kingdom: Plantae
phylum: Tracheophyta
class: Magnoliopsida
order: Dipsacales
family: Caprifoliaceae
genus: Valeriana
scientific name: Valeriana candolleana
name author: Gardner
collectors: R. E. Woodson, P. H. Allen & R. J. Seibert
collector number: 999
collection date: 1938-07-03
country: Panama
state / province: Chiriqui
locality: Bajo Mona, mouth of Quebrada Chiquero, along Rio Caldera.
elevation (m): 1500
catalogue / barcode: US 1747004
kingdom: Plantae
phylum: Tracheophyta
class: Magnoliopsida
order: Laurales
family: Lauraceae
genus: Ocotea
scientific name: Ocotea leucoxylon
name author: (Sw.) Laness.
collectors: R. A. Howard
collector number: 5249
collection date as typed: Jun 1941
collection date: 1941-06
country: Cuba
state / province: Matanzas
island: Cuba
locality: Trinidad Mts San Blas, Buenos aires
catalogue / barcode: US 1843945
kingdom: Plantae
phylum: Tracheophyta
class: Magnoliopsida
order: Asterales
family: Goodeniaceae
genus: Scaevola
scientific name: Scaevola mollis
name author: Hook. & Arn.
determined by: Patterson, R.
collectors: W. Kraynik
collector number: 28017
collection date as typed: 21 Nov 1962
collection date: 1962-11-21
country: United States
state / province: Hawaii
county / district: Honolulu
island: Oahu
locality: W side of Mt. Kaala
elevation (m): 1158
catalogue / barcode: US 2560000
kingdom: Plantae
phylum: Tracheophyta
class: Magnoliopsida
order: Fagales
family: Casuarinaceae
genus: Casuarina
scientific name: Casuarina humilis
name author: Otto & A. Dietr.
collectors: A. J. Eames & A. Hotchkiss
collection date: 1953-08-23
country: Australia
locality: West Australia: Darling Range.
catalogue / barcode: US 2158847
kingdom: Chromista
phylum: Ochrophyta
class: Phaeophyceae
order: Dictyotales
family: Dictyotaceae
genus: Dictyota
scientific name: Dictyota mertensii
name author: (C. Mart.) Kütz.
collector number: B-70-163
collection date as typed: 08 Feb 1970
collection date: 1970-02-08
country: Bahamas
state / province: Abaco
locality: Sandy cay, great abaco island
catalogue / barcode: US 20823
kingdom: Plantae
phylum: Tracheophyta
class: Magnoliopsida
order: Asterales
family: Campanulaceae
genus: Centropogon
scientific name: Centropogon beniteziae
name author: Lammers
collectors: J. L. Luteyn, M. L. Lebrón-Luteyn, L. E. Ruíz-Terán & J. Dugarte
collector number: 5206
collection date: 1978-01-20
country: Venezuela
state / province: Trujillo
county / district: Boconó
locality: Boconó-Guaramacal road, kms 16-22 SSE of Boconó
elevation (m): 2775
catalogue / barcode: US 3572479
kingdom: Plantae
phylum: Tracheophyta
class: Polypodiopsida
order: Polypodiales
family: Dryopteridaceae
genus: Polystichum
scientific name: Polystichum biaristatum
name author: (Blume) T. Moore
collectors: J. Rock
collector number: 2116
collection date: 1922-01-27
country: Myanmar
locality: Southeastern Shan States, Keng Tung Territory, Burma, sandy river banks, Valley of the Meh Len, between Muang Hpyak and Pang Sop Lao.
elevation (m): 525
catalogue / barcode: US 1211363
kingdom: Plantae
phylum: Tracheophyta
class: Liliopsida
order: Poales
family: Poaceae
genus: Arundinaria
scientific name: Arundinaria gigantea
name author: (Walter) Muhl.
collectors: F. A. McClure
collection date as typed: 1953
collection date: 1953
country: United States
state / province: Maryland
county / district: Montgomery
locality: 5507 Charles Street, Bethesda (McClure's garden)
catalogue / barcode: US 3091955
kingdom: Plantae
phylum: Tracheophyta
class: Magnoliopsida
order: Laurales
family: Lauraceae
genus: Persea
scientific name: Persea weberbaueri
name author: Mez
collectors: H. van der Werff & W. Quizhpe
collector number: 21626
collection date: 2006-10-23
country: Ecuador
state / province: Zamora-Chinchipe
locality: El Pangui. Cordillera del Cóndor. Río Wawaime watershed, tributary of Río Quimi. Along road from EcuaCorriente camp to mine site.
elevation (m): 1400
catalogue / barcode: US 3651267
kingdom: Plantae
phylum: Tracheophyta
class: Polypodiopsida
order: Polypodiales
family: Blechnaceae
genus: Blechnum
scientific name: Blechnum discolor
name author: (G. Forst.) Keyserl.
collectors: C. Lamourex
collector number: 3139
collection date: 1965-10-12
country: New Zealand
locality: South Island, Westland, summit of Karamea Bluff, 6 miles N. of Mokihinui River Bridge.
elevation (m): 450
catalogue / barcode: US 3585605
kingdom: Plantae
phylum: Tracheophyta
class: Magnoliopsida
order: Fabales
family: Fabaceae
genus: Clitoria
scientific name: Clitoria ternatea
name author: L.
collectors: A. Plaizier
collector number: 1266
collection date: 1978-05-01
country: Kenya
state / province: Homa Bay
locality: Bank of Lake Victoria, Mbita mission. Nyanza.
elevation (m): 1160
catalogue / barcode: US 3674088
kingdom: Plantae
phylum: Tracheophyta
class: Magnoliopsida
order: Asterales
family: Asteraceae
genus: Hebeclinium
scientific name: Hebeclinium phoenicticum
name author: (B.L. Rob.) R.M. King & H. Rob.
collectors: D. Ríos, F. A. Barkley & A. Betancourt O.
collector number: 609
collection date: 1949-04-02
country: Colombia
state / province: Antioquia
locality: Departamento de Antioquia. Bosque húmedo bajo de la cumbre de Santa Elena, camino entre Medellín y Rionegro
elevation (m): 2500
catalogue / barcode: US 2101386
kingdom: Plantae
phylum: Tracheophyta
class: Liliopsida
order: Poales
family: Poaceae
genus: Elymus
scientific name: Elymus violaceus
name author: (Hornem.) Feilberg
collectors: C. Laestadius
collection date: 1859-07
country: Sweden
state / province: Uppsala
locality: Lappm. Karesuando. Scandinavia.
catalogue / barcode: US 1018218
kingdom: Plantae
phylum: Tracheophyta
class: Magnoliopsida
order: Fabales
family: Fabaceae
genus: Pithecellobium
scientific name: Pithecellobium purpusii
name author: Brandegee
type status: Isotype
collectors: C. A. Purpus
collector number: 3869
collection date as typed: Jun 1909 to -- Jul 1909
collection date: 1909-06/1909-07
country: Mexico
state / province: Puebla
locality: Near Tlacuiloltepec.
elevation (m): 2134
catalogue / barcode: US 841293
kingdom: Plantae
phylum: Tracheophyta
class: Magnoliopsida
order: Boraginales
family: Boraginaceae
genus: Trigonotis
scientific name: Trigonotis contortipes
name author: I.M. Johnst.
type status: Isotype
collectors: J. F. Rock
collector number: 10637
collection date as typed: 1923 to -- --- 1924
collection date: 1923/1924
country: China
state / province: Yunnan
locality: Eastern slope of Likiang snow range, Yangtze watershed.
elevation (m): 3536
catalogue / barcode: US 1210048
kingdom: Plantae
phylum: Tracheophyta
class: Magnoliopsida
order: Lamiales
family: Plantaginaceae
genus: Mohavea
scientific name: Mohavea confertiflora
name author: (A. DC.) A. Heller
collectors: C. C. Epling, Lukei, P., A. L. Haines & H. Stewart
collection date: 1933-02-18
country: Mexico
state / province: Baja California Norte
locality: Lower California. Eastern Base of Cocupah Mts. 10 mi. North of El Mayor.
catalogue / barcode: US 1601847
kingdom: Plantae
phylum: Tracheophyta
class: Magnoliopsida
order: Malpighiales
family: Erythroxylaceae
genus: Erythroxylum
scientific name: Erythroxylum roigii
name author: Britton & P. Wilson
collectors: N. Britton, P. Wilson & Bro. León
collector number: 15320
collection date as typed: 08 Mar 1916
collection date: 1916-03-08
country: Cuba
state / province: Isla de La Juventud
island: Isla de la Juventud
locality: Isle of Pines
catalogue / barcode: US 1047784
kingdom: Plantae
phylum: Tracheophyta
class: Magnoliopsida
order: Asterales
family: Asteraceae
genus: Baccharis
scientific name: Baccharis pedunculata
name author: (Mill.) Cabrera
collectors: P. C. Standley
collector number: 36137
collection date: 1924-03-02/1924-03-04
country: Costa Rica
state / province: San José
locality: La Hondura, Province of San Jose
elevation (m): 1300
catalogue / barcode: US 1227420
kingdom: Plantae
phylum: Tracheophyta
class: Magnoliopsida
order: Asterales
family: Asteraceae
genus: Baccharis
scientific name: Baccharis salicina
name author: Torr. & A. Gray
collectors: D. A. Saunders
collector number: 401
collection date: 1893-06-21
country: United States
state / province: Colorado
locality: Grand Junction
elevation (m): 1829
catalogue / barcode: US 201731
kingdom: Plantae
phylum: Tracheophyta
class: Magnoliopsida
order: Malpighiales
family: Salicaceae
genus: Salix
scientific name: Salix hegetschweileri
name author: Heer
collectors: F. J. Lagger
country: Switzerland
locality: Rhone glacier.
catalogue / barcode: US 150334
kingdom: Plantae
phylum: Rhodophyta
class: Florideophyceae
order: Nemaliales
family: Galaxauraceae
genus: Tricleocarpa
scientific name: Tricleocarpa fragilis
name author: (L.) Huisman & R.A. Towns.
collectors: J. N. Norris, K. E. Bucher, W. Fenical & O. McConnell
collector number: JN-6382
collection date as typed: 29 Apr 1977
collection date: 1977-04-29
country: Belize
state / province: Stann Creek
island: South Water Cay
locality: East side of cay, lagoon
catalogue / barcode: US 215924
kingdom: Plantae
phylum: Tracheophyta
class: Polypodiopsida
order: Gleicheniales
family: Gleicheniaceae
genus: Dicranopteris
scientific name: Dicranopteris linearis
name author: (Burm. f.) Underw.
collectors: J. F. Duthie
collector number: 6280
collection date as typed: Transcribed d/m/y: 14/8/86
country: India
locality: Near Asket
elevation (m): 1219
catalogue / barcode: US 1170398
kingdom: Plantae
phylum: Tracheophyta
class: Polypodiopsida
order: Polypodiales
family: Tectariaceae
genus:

## What you have to do:
Show each line of the records that contains the string "county", treating uppercase and lowercase letters as different.

## Solution to this task:
county / district: Honolulu
county / district: Boconó
county / district: Montgomery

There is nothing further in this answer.